*** Opening RECORD SET ***
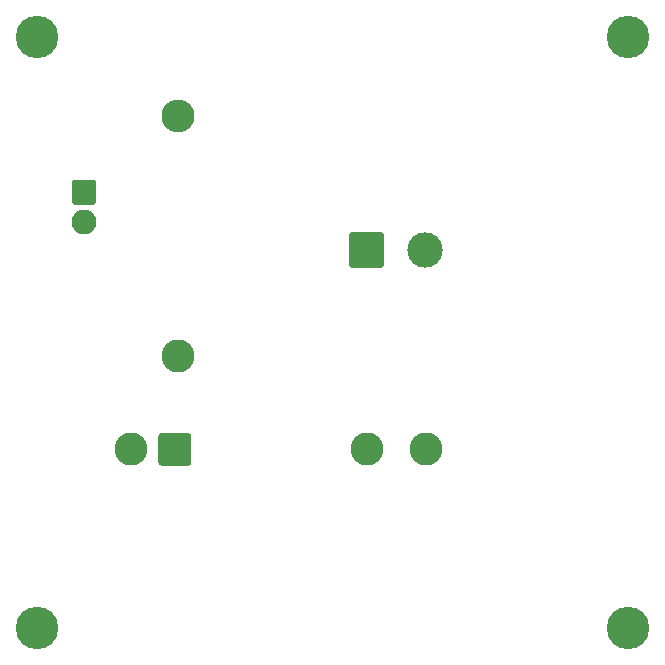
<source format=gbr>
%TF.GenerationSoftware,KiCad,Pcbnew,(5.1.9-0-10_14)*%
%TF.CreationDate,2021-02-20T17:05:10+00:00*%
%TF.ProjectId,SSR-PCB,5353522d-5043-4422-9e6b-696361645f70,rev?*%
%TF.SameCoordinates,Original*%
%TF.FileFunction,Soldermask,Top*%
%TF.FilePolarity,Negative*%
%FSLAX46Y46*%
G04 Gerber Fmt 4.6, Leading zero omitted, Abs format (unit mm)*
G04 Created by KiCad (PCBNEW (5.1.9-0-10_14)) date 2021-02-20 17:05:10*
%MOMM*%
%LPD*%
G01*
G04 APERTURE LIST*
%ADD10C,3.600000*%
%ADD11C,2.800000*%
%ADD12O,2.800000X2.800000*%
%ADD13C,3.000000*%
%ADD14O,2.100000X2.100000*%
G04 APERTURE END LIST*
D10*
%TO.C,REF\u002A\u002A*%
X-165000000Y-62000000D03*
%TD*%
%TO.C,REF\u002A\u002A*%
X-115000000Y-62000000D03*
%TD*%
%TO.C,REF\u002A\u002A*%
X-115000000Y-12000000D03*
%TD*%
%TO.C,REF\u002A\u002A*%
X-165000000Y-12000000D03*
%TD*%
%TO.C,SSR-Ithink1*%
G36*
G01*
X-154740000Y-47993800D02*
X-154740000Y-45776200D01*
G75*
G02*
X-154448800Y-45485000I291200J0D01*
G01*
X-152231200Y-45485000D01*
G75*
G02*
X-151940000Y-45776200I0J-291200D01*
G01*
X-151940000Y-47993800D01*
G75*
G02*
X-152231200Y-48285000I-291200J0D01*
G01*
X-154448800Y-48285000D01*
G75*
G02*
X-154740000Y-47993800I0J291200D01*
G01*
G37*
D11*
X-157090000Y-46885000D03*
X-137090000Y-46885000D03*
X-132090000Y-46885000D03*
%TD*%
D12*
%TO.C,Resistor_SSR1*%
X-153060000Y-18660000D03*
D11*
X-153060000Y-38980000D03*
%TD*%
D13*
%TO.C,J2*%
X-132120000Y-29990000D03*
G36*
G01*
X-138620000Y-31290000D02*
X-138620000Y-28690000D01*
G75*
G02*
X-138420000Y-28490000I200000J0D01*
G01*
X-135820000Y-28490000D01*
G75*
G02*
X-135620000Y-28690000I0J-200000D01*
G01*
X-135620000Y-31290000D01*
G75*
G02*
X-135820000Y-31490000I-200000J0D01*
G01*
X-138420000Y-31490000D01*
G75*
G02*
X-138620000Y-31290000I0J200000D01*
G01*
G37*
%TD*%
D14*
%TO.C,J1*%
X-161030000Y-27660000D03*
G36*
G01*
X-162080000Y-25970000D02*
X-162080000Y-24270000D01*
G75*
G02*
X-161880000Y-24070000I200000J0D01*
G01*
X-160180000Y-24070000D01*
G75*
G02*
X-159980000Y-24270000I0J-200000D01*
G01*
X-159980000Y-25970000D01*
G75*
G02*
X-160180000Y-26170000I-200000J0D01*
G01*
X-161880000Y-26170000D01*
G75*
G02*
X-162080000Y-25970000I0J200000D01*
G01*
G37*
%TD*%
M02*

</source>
*** Closing RECORD SET ***
*** Opening RECORD SET ***
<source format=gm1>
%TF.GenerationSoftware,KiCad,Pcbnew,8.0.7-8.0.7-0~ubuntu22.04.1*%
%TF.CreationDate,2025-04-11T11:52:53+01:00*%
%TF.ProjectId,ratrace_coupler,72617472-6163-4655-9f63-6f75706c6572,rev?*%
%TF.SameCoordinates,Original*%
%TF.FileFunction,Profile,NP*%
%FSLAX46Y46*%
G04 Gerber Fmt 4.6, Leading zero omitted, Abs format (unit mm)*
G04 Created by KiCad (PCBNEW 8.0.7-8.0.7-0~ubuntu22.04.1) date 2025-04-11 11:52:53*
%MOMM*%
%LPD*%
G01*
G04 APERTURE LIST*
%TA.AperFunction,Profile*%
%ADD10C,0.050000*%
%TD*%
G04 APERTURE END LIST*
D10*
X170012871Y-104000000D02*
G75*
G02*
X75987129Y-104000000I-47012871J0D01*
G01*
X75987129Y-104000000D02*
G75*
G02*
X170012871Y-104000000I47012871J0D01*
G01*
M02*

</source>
*** Closing RECORD SET ***
WORK INSTRUCTION
In the listing above, the lines from the one containing "<source format=gbr>" through the one containing "X-138420000Y-28490000I200000J0D01*" must be set down exactly, with no other lines.

RESPONSE AREA
<source format=gbr>
%TF.GenerationSoftware,KiCad,Pcbnew,(5.1.9-0-10_14)*%
%TF.CreationDate,2021-02-20T17:05:10+00:00*%
%TF.ProjectId,SSR-PCB,5353522d-5043-4422-9e6b-696361645f70,rev?*%
%TF.SameCoordinates,Original*%
%TF.FileFunction,Soldermask,Top*%
%TF.FilePolarity,Negative*%
%FSLAX46Y46*%
G04 Gerber Fmt 4.6, Leading zero omitted, Abs format (unit mm)*
G04 Created by KiCad (PCBNEW (5.1.9-0-10_14)) date 2021-02-20 17:05:10*
%MOMM*%
%LPD*%
G01*
G04 APERTURE LIST*
%ADD10C,3.600000*%
%ADD11C,2.800000*%
%ADD12O,2.800000X2.800000*%
%ADD13C,3.000000*%
%ADD14O,2.100000X2.100000*%
G04 APERTURE END LIST*
D10*
%TO.C,REF\u002A\u002A*%
X-165000000Y-62000000D03*
%TD*%
%TO.C,REF\u002A\u002A*%
X-115000000Y-62000000D03*
%TD*%
%TO.C,REF\u002A\u002A*%
X-115000000Y-12000000D03*
%TD*%
%TO.C,REF\u002A\u002A*%
X-165000000Y-12000000D03*
%TD*%
%TO.C,SSR-Ithink1*%
G36*
G01*
X-154740000Y-47993800D02*
X-154740000Y-45776200D01*
G75*
G02*
X-154448800Y-45485000I291200J0D01*
G01*
X-152231200Y-45485000D01*
G75*
G02*
X-151940000Y-45776200I0J-291200D01*
G01*
X-151940000Y-47993800D01*
G75*
G02*
X-152231200Y-48285000I-291200J0D01*
G01*
X-154448800Y-48285000D01*
G75*
G02*
X-154740000Y-47993800I0J291200D01*
G01*
G37*
D11*
X-157090000Y-46885000D03*
X-137090000Y-46885000D03*
X-132090000Y-46885000D03*
%TD*%
D12*
%TO.C,Resistor_SSR1*%
X-153060000Y-18660000D03*
D11*
X-153060000Y-38980000D03*
%TD*%
D13*
%TO.C,J2*%
X-132120000Y-29990000D03*
G36*
G01*
X-138620000Y-31290000D02*
X-138620000Y-28690000D01*
G75*
G02*
X-138420000Y-28490000I200000J0D01*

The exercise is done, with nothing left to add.